You do have a couple of options on how you can connect the battery packs to the motors. This first option is to connect a proper-size battery to each motor. The advantage here is that each motor has its own power source and a simple wiring setup. Just connect a separate battery pack (of the required size) to each motor/ESC. The disadvantage is that as the battery packs get older they may discharge at different rates, causing one motor to be weaker than the other. This creates more torque on one side of the aircraft, and in some cases this could roll the plane over in a death spin, especially if one battery quits at slower speeds.
The other connection option is to use a Y-connector to join both motors to one larger pack of the required size to feed both motors. The advantage here is that when the battery is running low or is weaker, both motors will reflect that in their performance, maintaining equal torque on both sides of the aircraft at all times. The disadvantage is a little more complicated wiring setup. On a four-motor plane, such as a B-17, use a Y-connector to join the inboard motors to one battery pack and the outboard motors to another battery pack. That way even if one battery totally fails, you will still have motors on both sides of the plane working.
CONNECTING MULTI-MOTORS TO THE RECEIVER
Each motor on your multi-motor plane will need its own ESC. Don’t try to connect one ESC to two or more motors, it will not work. But, you can use a Y-connector to attach all of the ESCs to the throttle channel or connect each one to its own channel on the receiver and mix them, through the radio programming, to the throttle channel. On my B-17 (4-motor plane), I used a Y-connector to attach the inboard motors to the throttle channel and connected the out-board motors to an open channel and mixed that one to the throttle channel. That way they would all operate as one in the air, but on the ground I could flip a toggle on the transmitter and only have the inboard motors operate while taxiing.

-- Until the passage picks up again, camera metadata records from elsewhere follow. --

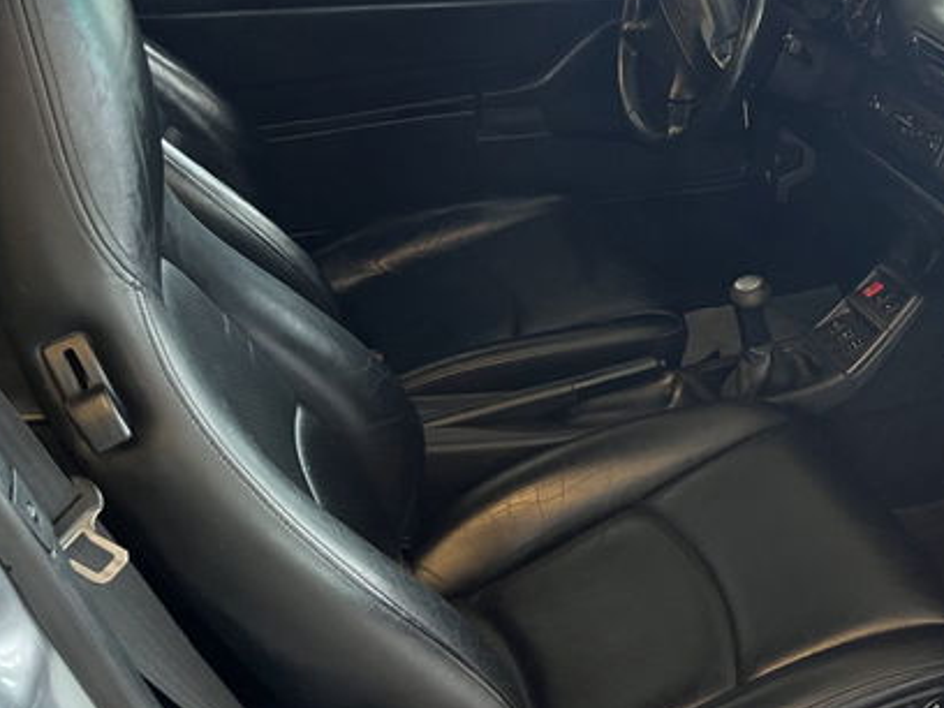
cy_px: 278
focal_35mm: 49
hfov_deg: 37.5
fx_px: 1336
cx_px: 757
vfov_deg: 29.6
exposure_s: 1/33
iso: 400
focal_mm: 5.1
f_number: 1.6
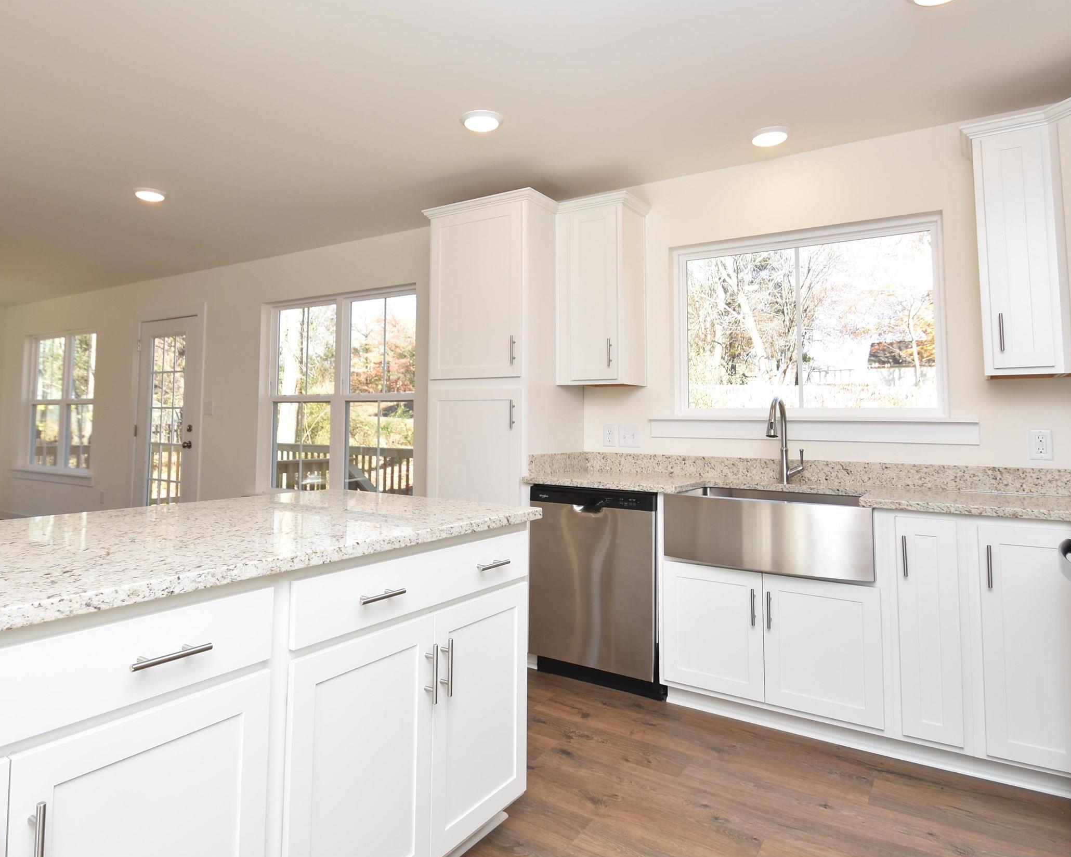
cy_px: 348
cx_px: 495
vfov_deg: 65.0
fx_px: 666
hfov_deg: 77.5
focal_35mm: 21
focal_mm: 10
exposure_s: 1/125
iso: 200
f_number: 5.6
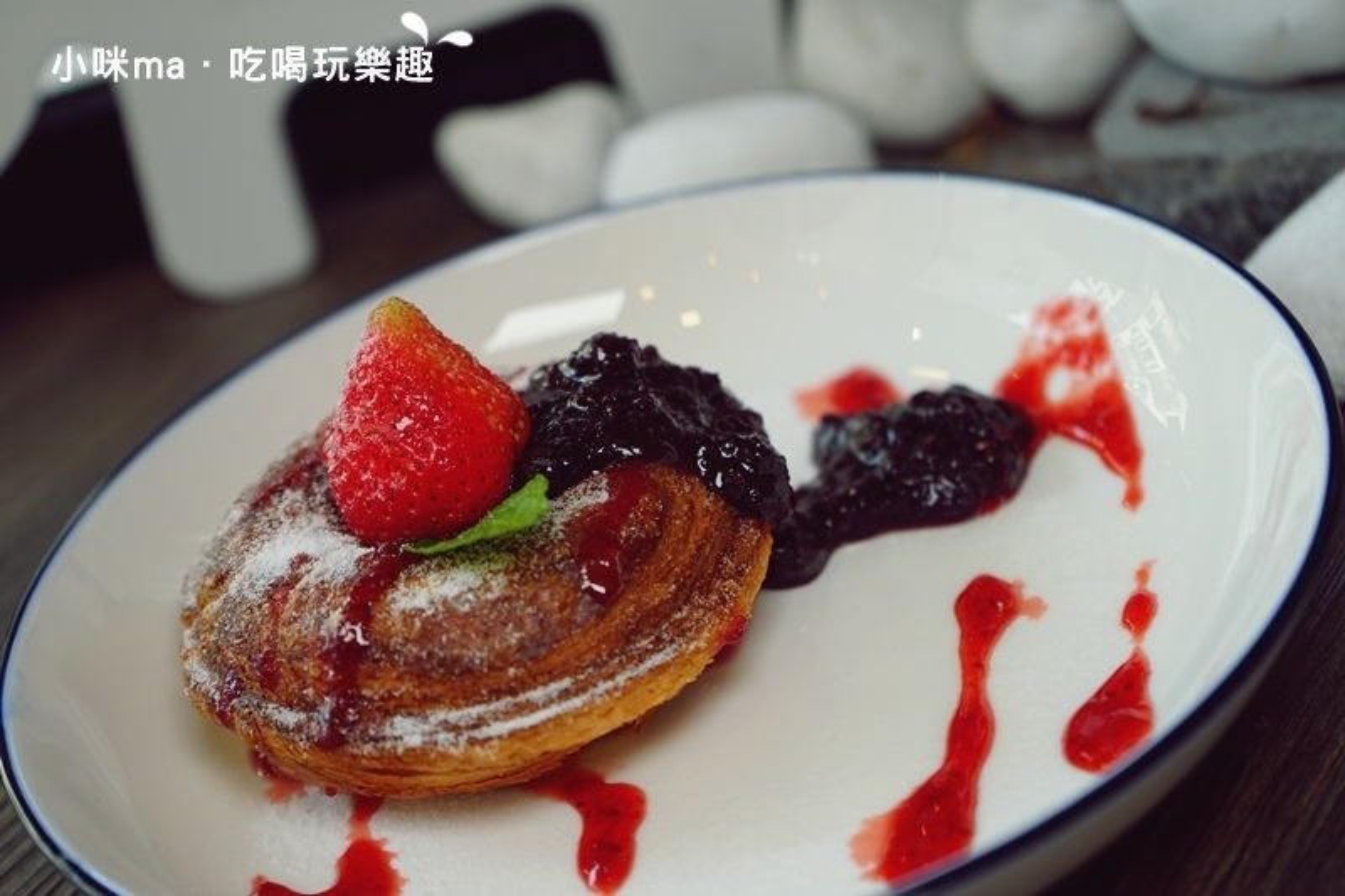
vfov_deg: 24.6
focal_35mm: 55
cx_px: 672
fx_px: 2054
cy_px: 448
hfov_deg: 36.3
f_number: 5
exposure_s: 1/60
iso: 250
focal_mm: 55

As you can see, wiring for multi-motor planes is not all that hard. Now you have no reason not to convert your next multi-engine plane to great E-power performance. Enjoy the reliability electric power offers and enjoy more flying time.
Nice article! It answered the question for me whether you can safely hook-up multiple ESC’s to a single battery pack which will come in handy on my first multi-engine build.

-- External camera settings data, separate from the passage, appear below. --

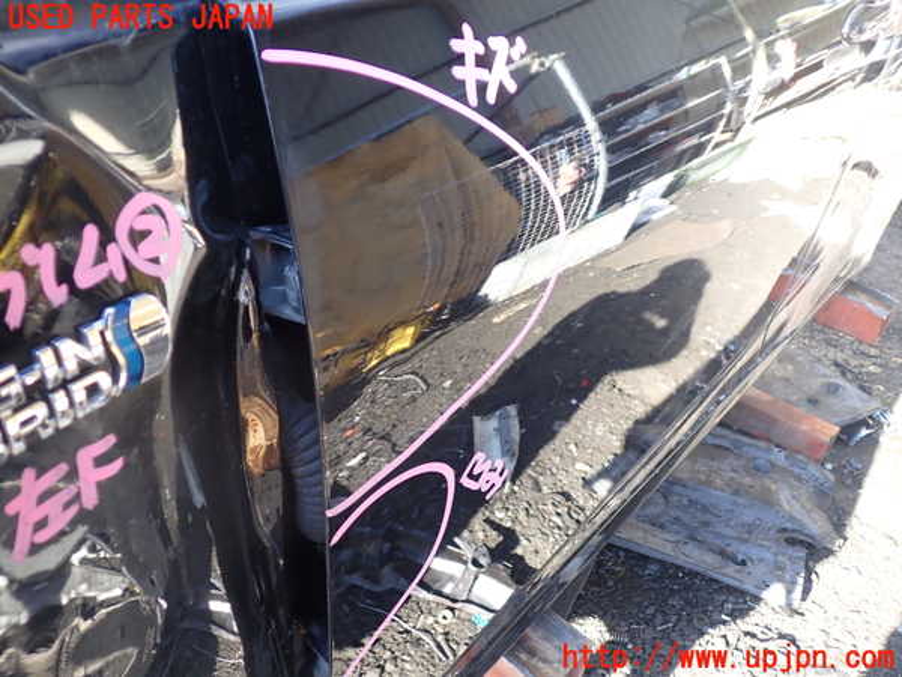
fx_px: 782
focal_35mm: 30
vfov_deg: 46.8
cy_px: 338
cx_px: 451
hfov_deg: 60.0
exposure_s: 1/60
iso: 100
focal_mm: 5.4
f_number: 2.3
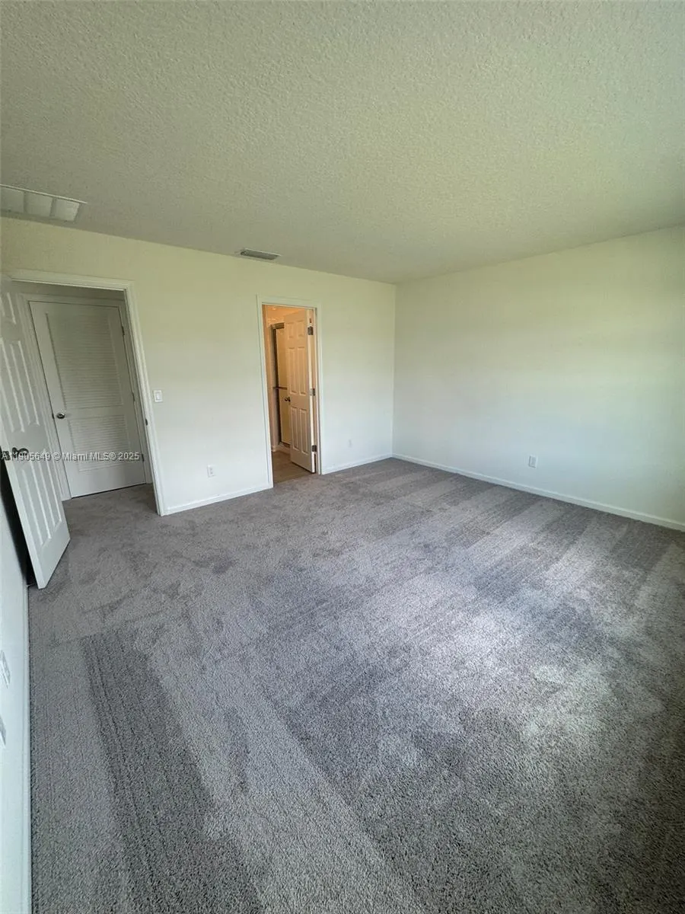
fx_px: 369
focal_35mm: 14
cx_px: 342
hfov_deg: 85.7
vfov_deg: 102.1
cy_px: 457
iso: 80
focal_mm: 2.22
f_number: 2.2
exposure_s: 1/120
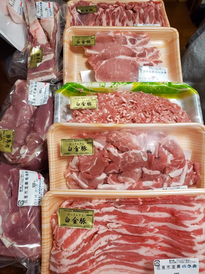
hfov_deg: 53.1
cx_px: 102
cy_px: 137
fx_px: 205
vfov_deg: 67.3
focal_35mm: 26
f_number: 2.4
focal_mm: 4.3
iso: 320
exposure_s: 1/33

One thing you haven’t touched on though, is the use of the built in (S)BEC’s when using multiple ESC’s, which might be a valuable addition to your article.
I’ve been reading up on the subject and if you simply connect two ESC’s with SBEC’s together through a Y harness, funny things might start to happen.
If using a Y-lead to connect both ESCs to a receiver should I remove the power (red wire) from one of the ESC leads in the Y-connector so only the ground and data leads are from that one motor and the other ESC lead (of the Y-lead) provides power to the RCVR?